INTERCULTURAL COMMUNICATION IN RESEARCH INSTITUTIONS
TRAINING: INTERCULTURAL COMMUNICATION SKILLS TO SUCCEED AS A RESEARCHER AND LEARN FROM CONFLICTS
I give these trainings together with my partner Yu-Xuan Lu, PhD (read about his trainer profile at the end of this page).
All our trainings can be booked both online and on-site and will be tailored to your needs. So far, we have given one intercultural communication training for young international researchers who have just arrived in Germany, and we are planning a training in the context of conflicts within a research group and external stakeholders.
International and German PhD candidates and postdoctoral researchers, either newly arrived in Germany/ having just started their position at your international research institution OR participants facing difficulties due to conflicting communication styles.
CONTENT AND GOALS
Is there a typically German “style” for making decisions, for giving (negative) feedback, or for passing on information? Or a style typical for your institute or your team? If so, in what respects is that “style” different from that of another research institution or another country? What role do individual people’s personalities play in a cross-cultural working environment?
In this workshop, we attempt some answers to these questions through interactive exchange, reflection and a little theoretical input. The interplay of individual personalities, country-specific cultures, and characteristics of the organisation as well as the chosen career paths of its members – all that accounts for a dynamic working culture that comes with its own challenges and, sometimes, conflicts. For newcomers and old hands alike, this may prove both stimulating and demanding. In this seminar, we examine models that try to map characteristics of national cultures (focusing on Germany, and including some other countries) and we identify personal behavioural dimensions that can help participants adapt to and succeed in their teams.
Participants increase their awareness of culture specific aspects within their team and their organisation with the help of cultural models (we use Meyer’s Culture Scales and Hofstede’s Cultural Dimensions). They reflect and discuss their own critical incidents in the context of their intercultural experience in order to evaluate the effectiveness of their used behaviours and to adapt them.

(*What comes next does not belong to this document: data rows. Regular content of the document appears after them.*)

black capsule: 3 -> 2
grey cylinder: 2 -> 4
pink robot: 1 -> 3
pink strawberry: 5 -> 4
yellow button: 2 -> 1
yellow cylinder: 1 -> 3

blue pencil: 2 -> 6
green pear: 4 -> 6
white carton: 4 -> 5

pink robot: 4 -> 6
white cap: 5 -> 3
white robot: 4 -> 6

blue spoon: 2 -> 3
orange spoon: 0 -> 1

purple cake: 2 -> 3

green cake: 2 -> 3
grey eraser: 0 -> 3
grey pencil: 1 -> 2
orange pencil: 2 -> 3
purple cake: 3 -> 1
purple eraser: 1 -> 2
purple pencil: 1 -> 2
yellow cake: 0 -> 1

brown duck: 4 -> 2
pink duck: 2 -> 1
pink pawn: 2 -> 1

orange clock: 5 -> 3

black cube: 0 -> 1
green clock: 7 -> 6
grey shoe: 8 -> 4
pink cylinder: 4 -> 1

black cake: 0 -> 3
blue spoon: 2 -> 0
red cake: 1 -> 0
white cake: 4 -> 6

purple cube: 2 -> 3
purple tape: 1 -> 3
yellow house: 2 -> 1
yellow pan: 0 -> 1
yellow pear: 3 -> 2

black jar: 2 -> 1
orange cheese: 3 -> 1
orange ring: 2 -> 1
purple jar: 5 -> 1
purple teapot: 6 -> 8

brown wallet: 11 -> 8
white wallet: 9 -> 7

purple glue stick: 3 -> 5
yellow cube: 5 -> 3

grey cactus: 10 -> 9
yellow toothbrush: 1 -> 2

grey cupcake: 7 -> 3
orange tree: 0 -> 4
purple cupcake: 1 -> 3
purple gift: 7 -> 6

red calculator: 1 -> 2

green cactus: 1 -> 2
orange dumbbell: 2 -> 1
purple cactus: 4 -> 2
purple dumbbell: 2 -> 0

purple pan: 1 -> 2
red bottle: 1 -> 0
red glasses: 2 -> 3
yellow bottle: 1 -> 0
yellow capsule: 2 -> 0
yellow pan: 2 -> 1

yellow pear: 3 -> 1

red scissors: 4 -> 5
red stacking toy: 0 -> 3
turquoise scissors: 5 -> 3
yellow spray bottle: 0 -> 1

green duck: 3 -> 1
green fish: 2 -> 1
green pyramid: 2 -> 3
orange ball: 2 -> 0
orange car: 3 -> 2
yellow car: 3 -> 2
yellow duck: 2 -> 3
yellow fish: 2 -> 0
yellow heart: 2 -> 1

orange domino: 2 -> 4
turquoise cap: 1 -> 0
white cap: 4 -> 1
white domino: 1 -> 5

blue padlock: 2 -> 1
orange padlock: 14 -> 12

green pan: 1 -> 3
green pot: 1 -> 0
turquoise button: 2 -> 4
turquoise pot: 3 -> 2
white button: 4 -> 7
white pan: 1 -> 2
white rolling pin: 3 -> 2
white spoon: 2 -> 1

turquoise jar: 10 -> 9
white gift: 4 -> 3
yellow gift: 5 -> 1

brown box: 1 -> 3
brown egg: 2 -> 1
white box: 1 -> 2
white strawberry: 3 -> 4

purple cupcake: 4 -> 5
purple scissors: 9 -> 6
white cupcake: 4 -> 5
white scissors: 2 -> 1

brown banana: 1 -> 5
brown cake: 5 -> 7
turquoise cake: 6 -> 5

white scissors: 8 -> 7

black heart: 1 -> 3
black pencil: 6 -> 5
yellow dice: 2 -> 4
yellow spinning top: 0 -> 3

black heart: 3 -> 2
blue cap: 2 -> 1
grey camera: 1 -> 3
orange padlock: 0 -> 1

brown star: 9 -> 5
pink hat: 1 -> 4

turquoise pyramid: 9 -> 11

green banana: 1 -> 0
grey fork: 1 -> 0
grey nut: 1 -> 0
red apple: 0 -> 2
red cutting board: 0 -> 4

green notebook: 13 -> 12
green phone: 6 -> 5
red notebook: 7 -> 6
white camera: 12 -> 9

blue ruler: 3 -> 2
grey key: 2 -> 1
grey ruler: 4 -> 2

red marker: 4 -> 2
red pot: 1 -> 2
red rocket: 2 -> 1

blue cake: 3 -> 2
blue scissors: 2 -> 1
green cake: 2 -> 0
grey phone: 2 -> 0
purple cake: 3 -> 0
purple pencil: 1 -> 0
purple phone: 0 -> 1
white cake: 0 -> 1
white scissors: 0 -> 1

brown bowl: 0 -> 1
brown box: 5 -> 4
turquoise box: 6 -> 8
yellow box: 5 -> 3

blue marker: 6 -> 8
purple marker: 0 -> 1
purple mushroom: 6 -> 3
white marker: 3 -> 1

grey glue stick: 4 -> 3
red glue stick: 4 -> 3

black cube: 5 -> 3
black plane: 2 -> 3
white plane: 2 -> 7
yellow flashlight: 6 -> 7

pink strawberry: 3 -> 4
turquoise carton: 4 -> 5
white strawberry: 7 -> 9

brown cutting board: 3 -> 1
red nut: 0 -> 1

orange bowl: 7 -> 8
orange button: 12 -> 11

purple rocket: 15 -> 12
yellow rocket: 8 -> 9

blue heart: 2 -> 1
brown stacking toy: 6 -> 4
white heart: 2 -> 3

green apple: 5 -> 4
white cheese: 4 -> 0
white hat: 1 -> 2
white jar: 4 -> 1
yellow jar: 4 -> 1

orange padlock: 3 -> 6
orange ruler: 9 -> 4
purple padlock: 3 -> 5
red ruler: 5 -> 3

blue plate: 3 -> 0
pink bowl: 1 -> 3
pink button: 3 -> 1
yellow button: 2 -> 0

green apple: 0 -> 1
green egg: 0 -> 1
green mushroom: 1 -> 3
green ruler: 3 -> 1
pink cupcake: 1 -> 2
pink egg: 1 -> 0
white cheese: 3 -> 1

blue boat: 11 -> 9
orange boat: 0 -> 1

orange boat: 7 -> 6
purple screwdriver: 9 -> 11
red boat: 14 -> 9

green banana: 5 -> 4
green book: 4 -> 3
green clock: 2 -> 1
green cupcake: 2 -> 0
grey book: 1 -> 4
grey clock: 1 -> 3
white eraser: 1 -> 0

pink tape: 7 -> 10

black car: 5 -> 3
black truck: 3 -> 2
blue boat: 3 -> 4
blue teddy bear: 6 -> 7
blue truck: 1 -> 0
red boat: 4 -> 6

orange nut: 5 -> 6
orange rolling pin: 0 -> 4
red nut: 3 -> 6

It is important to us that the participants of our workshops have many opportunities to exchange, discuss and work in different-sized groups, to give and receive peer feedback and to self-reflect. Therefore, our methodical focus lies on participant interaction as well as interaction with the trainers.
In addition to this general didactic approach, we use different models and methods for our trainings, such as:
- Critical incidents
- Culture Assimilator
- Peer and trainer feedback
- Exchange with peers
- Presentation of culture models that help contextualise participants’ individual experience
YU-XUAN LU, PHD – TRAINER PROFILE
PhD in Molecular Biology (Sun Yat-sen University, Guangdong, China). Postdoctoral researcher at the MPI for Biology of Ageing in Cologne. Over four years of experience in scientific community engagement and science policy in the German research landscape. Works with researchers and administrative staff in diverse cultural backgrounds. Certified trainer for intercultural communication by the European Institute for Intercultural Development.
FEEDBACK FROM PAST PARTICIPANTS
I particularly enjoyed the interaction with the other attendees. This live interaction was definitely the most useful part of the seminar and I hope it will remain the most important part of the seminar in the future because what else can raise our culture awareness other than having representatives from those cultures speak for themselves?
Both speakers were competent and backed up their points with qualified sources. I appreciated the casual atmosphere.